Back to “America First,” the fact is, it is a statement that has international resonance, dating back to the Monroe doctrine. People didn’t want to be involved in WWI, then they didn’t want to be involved in WWII. That is the way I understood it. Lee and his co-writers twist this to be a rallying cry of the Klan. I am not saying that any part of racism didn’t involve thinking anyone of color is not American. I am just saying that “America First” is how they phrased it.
It feels like bending the truth to fit the narrative. This takes us out of the film and puts us right there with Spike Lee complaining about not being able to use the special elevator only staff used at MSG for Knicks games. I get it. You’re a season ticket holder forever. You deserve everything because you’re Spike Lee. If you don’t get it, we’re all racist.
The shame of it is, the rest of BlacKkKlansman is a great film. It’s a story well told, with nuance, compassion and different perspectives. First we have Washington’s Ron Stallworth (the real one). His desire to be a Colorado Springs police officer is endearingly stubborn. I love the way he takes initiative from being in the evidence room to becoming intelligence and then a detective. He walks the line with his Black Power girlfriend Patricia (Harrier), his work with the force and the Klan marvelously. Then his initial call to and the immediate call back from the KKK is just one of many incredibly funny moments in the film. The humor is in his actions and in how others react to him.
Enter white Ron Stallworth, aka Flip Zimmerman (Driver). He is a lapsed Jew who is just a detective until he’s brought into the investigation by Stallworth using his own name. We feel the anxiety as Zimmerman is forced to to learn the King’s English the way Stallworth speaks it. There is a very distinct dialogue and Driver, despite his heavy nasal tone, pulls it off. We see how Stallworth’s passion turns his job into their crusade.

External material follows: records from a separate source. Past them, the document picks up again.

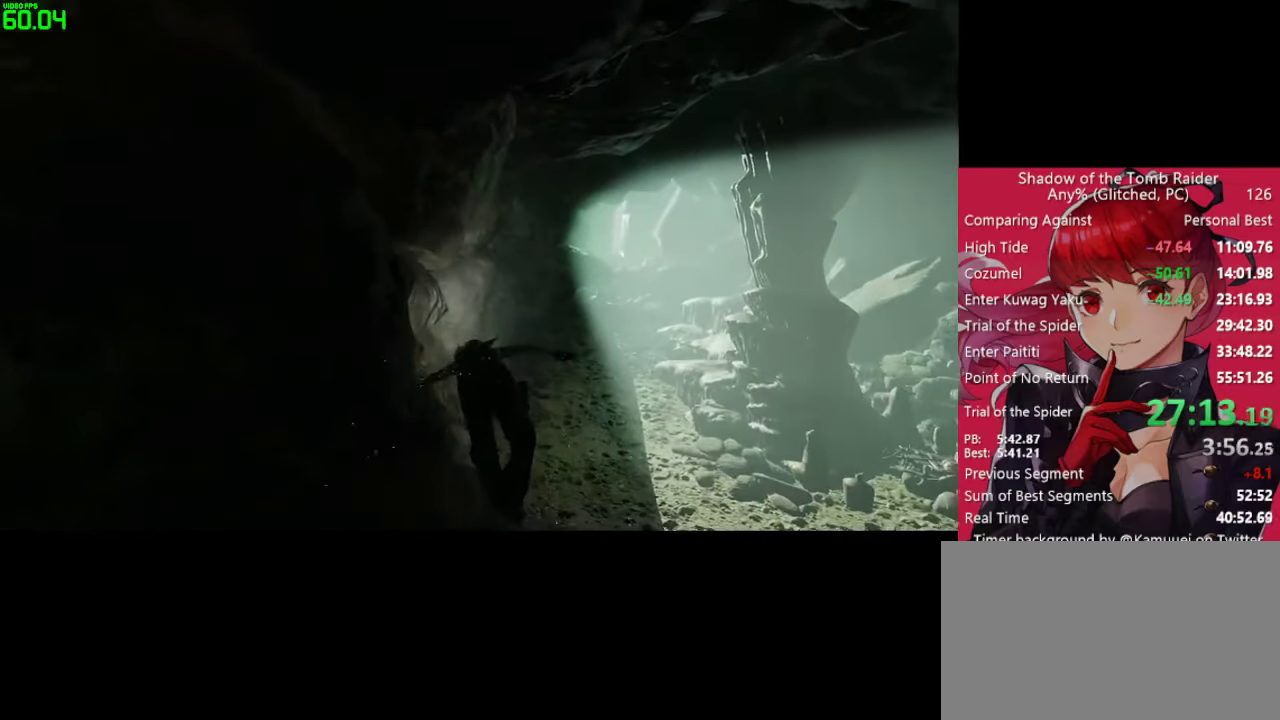
{"keys": ["w"], "mouse": ["right"], "mouse_move": "still", "events": []}
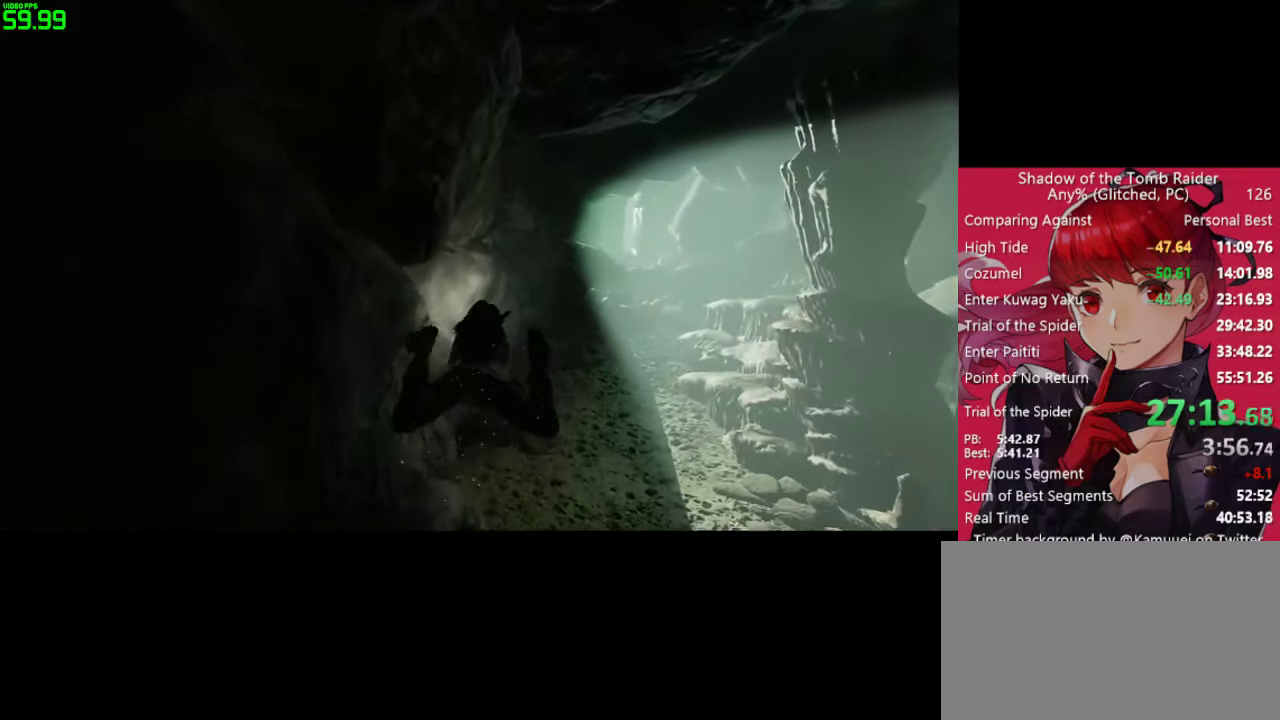
{"keys": ["w"], "mouse": ["right"], "mouse_move": "still", "events": []}
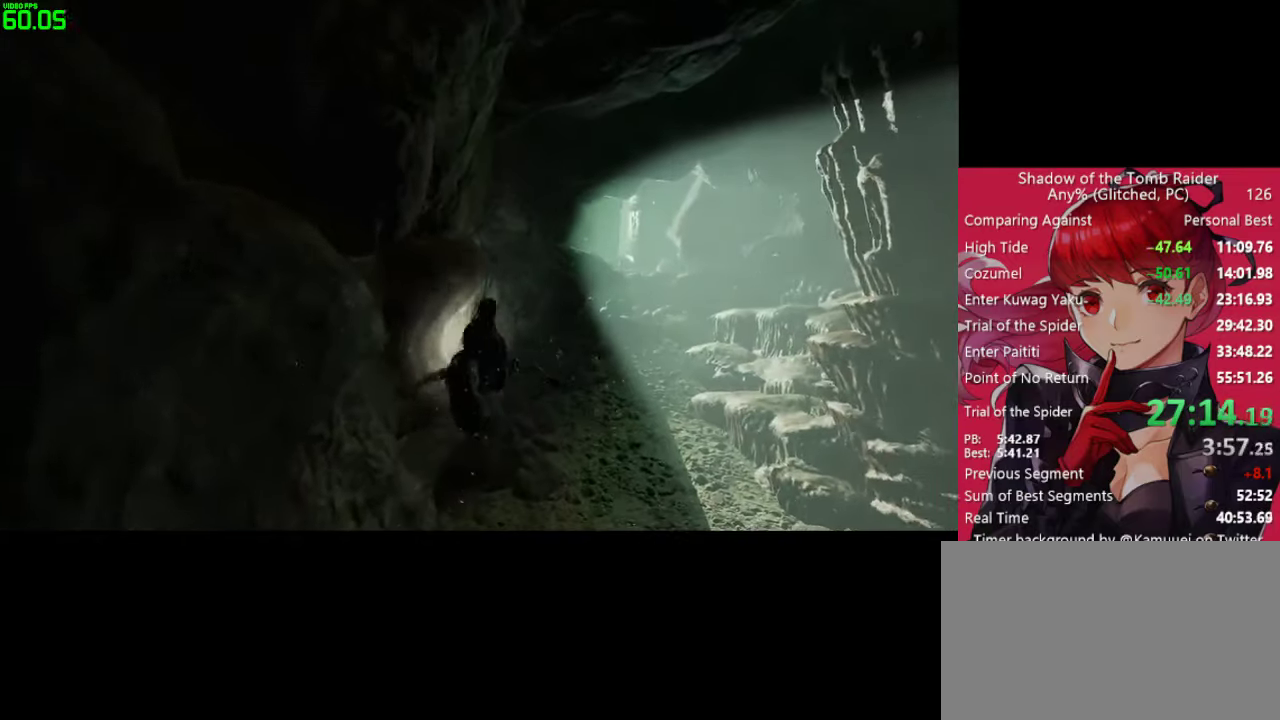
{"keys": ["w"], "mouse": ["right"], "mouse_move": "still", "events": []}
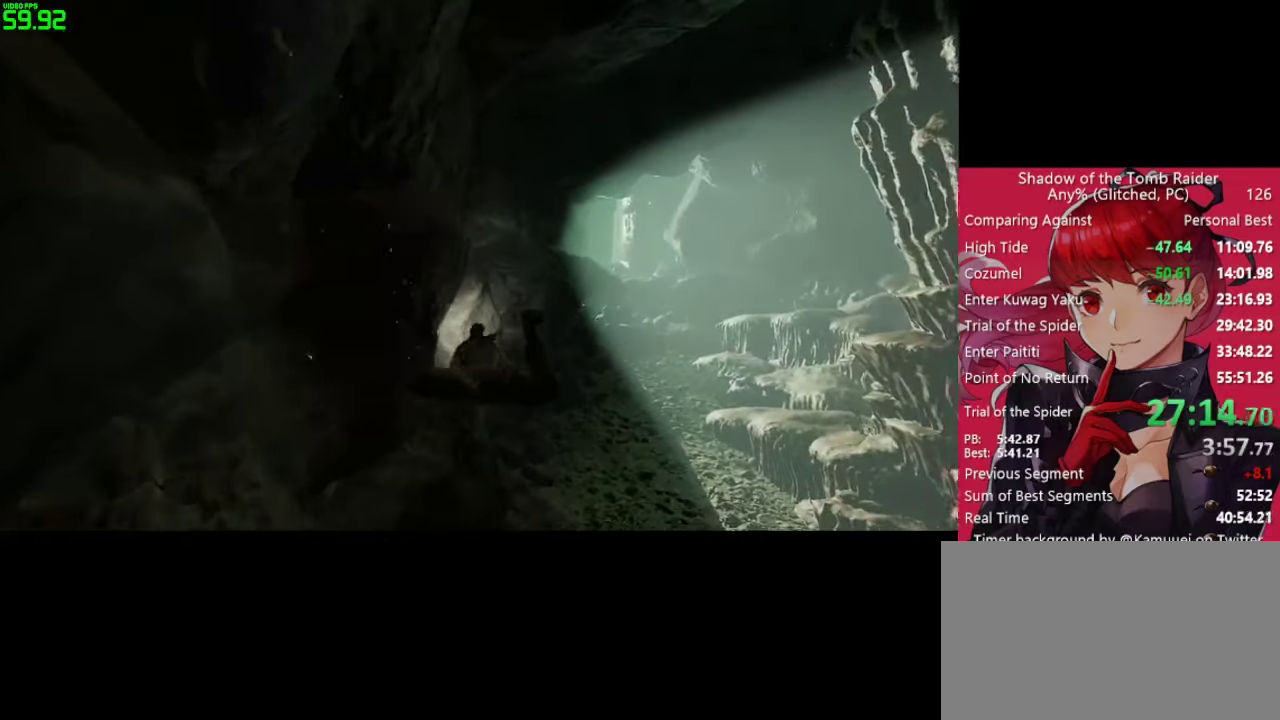
{"keys": ["w"], "mouse": ["right"], "mouse_move": "still", "events": []}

Both Washington and Driver deserved nominations for their work. They are incredible and rewatchable (I have seen the film 3 times so far). I would love to see them work with the effortlessly real Buscemi again. From the point where they accept their own, for better (mostly) or worse, to where they root out the real bad weeds within, the whole police force feels real.
The portrayal of the Klan members is something I will have to take on faith. My experience is limited to film portrayals and talk shows of the ’80’s like Phil Donahue, Morton Downey, Jr. and Geraldo Rivera. Apparently, those resources should be enough. They range from ineffective white loser Walter (Eggold), drunk fat guy (Hauser), clueless politician (Grace) to all out psycho (Pääkkönen).
This film is almost everything it could have been. If edited for the above mentioned b.s., it may have won more than adapted screenplay. It’s this viewer’s wish that Spike Lee corralled his passion into the perfect movie he is capable of making, instead of throwing in inflammatory, obvious, divisive and provably false things as a spanner in his own work.
Images like this go a long way to proving the points he (and most Americans) believes about our country’s past. This film goes a long way to showing how things can improve. Throwing fuel on the fire of hatred on the way out the door shatters the illusion we’ve just watched onscreen for the previous 2 hours. And for what?
You’d have to ask Spike that question, even though I am sure the answer involves his treatment as a Knicks V.I.P. and special secret elevators.